BEGIN Supplied material
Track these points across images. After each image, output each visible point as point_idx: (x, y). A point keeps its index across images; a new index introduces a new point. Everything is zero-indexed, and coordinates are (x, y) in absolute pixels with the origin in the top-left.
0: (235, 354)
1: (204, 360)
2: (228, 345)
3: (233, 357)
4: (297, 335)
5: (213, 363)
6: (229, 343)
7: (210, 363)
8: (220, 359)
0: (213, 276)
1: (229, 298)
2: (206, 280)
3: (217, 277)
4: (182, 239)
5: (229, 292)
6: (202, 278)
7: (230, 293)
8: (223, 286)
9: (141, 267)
END Supplied material
BEGIN Supplied material
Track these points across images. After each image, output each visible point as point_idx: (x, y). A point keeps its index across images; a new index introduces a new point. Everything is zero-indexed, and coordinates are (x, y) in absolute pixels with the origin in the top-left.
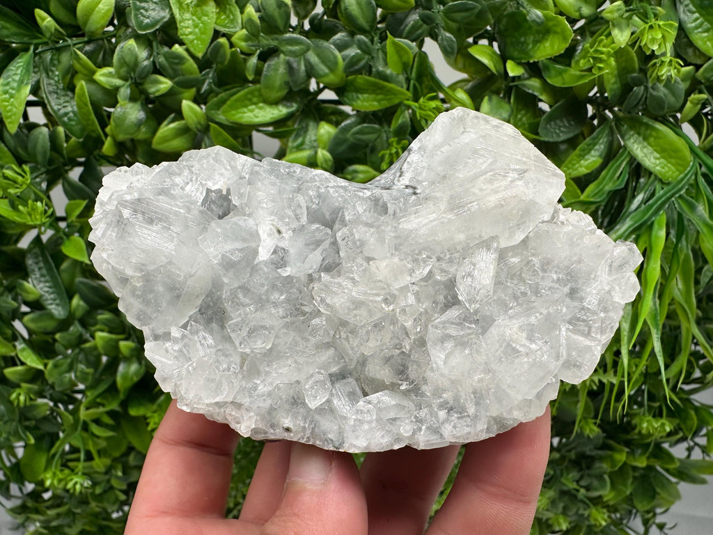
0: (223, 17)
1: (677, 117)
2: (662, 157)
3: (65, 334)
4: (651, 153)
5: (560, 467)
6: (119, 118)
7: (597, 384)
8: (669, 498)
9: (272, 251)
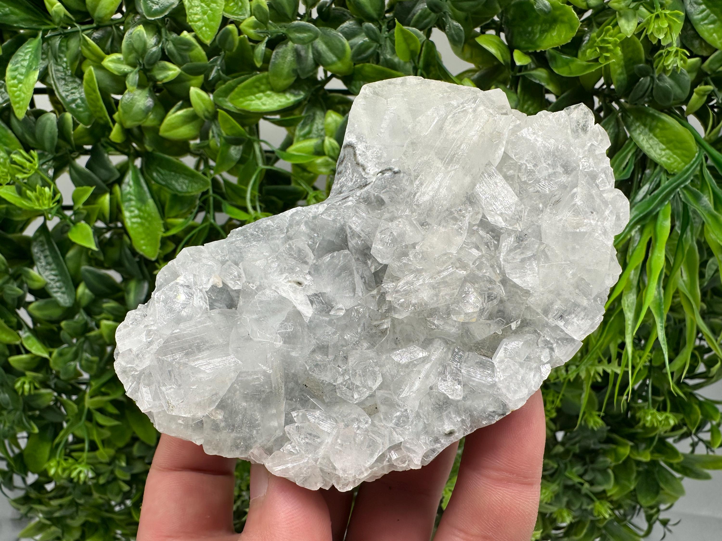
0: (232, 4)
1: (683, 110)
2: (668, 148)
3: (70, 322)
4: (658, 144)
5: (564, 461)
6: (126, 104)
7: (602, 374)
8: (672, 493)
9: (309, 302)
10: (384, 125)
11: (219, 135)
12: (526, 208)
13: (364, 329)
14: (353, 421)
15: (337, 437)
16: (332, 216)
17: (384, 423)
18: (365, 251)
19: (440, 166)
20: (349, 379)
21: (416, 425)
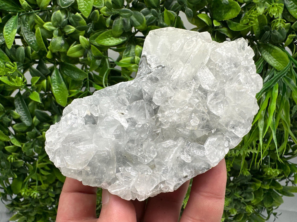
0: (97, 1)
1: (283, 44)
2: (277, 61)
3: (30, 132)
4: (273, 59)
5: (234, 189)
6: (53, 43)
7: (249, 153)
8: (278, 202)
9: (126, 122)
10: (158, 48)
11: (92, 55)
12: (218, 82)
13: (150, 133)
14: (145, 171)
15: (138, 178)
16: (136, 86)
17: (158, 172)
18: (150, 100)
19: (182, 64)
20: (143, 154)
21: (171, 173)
END Supplied material
> _Task details_
Convert the material from the line containing "10: (384, 125)" through the line containing "21: (171, 173)" into a Markdown table with the columns "No." and "Line", numbering each row and leaving out blank lines and the pictures.

> _Output for this task_
| No. | Line |
|---|---|
| 1 | 10: (384, 125) |
| 2 | 11: (219, 135) |
| 3 | 12: (526, 208) |
| 4 | 13: (364, 329) |
| 5 | 14: (353, 421) |
| 6 | 15: (337, 437) |
| 7 | 16: (332, 216) |
| 8 | 17: (384, 423) |
| 9 | 18: (365, 251) |
| 10 | 19: (440, 166) |
| 11 | 20: (349, 379) |
| 12 | 21: (416, 425) |
| 13 | 0: (97, 1) |
| 14 | 1: (283, 44) |
| 15 | 2: (277, 61) |
| 16 | 3: (30, 132) |
| 17 | 4: (273, 59) |
| 18 | 5: (234, 189) |
| 19 | 6: (53, 43) |
| 20 | 7: (249, 153) |
| 21 | 8: (278, 202) |
| 22 | 9: (126, 122) |
| 23 | 10: (158, 48) |
| 24 | 11: (92, 55) |
| 25 | 12: (218, 82) |
| 26 | 13: (150, 133) |
| 27 | 14: (145, 171) |
| 28 | 15: (138, 178) |
| 29 | 16: (136, 86) |
| 30 | 17: (158, 172) |
| 31 | 18: (150, 100) |
| 32 | 19: (182, 64) |
| 33 | 20: (143, 154) |
| 34 | 21: (171, 173) |